### PETUNJUK TUGAS:
Ambil dari berita di bawah tentang hak restitusi korban kekerasan bagian dari "Oleh karena itu, guna" sampai "antara lintas sektor.". Salin kata demi kata tanpa mengubah apa pun.

### KUTIPAN TEKS:
______
KemenPPPA Dorong Kesadaran Korban Kasus Kekerasan Perjuangkan Hak restitusi
Font: Ukuran: - +
Plt. Asisten Deputi Pelayanan Perempuan Korban Kekerasan KemenPPPA, Margareth Robin Korwa. [Foto: Humas KemenPPPA]
DIALEKSIS.COM | Nasional - Kementerian Pemberdayaan Perempuan dan Perlindungan Anak (KemenPPPA) mendorong peningkatan kesadaran korban kasus kekerasan terhadap perempuan dan anak untuk memahami dan memperjuangkan ganti kerugian atau restitusi sebagai wujud pemenuhan hak mereka.
Plt. Asisten Deputi Pelayanan Perempuan Korban Kekerasan KemenPPPA, Margareth Robin Korwa mengungkapkan bahwa hingga saat ini pihaknya masih menemukan tantangan pelaksanaan proses pemberian hak korban kasus kekerasan terhadap perempuan dan anak di daerah. Salah satu tantangannya adalah terkait restitusi atau ganti kerugian yang belum optimal diajukan oleh Aparat Penegak Hukum (APH), hingga korban yang enggan mengajukan restitusi.
Oleh karena itu, guna merespon kendala tersebut di lapangan, KemenPPPA menyelenggarakan Rapat Koordinasi antar Lembaga dalam Penanganan Kasus Kekerasan terhadap Perempuan Wilayah II sebagai wadah para APH untuk dapat berbagi pengalaman terbaik dalam menangani kasus kekerasan seksual.
KemenPPPA yang menyelenggarakan fungsi penyediaan layanan rujukan akhir bagi perempuan korban kekerasan dan penyediaan layanan bagi anak yang memerlukan perlindungan khusus mengupayakan dilaksanakannya sinergi dan koordinasi antara lintas sektor.
"Hal ini dilaksanakan guna memenuhi kebutuhan korban mendapatkan layanan yang komprehensif baik perlindungan, mengakses keadilan melalui penegakan hukum, hingga bisa pulih kembali. Salah satu pemenuhan hak korban tersebut adalah diberikannya restitusi dari pelaku sebagai biaya ganti rugi atas tindak pidana yang dilakukan. Namun begitu, masih banyak korban yang tidak paham atau enggan untuk mengajukan restitusi," tutur Margareth, dikutip Sabtu (9/9/2023).
______
Entri dari kumpulan data:
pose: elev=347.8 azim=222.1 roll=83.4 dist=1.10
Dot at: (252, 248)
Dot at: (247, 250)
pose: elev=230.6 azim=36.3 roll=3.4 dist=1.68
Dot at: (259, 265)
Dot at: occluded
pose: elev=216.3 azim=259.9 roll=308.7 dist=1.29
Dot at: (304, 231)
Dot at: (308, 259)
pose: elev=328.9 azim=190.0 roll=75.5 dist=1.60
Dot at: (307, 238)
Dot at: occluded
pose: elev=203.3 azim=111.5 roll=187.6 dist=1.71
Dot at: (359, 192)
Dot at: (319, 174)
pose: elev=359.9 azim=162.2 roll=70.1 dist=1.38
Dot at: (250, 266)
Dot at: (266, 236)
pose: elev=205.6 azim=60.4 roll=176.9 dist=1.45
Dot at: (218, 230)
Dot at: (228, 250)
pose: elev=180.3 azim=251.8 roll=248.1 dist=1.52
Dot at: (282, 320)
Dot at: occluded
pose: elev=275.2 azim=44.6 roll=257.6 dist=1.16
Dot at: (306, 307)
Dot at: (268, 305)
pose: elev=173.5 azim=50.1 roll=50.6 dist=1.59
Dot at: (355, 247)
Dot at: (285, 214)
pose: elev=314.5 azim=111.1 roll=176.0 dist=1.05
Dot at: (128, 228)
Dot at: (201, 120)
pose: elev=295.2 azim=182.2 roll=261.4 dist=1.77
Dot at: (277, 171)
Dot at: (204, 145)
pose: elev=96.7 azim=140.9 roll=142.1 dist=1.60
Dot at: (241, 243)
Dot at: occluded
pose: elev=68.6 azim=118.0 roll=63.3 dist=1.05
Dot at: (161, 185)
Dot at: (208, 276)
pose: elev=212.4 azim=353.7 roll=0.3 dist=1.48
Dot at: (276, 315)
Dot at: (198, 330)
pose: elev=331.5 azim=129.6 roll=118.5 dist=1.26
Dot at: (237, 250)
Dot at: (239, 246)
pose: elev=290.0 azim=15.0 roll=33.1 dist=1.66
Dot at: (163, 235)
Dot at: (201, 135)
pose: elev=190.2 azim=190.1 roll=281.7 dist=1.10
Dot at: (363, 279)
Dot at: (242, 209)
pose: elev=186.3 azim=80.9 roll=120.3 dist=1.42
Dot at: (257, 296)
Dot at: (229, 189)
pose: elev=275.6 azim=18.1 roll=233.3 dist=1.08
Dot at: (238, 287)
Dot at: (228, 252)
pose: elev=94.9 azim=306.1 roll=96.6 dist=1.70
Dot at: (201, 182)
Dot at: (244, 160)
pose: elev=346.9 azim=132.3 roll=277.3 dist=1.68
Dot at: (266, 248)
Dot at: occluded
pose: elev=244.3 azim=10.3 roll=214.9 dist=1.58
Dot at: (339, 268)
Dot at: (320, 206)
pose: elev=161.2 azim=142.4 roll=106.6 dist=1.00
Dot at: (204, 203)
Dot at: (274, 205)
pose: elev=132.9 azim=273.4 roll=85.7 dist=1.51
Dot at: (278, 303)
______
### JAWABANNYA:
Oleh karena itu, guna merespon kendala tersebut di lapangan, KemenPPPA menyelenggarakan Rapat Koordinasi antar Lembaga dalam Penanganan Kasus Kekerasan terhadap Perempuan Wilayah II sebagai wadah para APH untuk dapat berbagi pengalaman terbaik dalam menangani kasus kekerasan seksual.
KemenPPPA yang menyelenggarakan fungsi penyediaan layanan rujukan akhir bagi perempuan korban kekerasan dan penyediaan layanan bagi anak yang memerlukan perlindungan khusus mengupayakan dilaksanakannya sinergi dan koordinasi antara lintas sektor.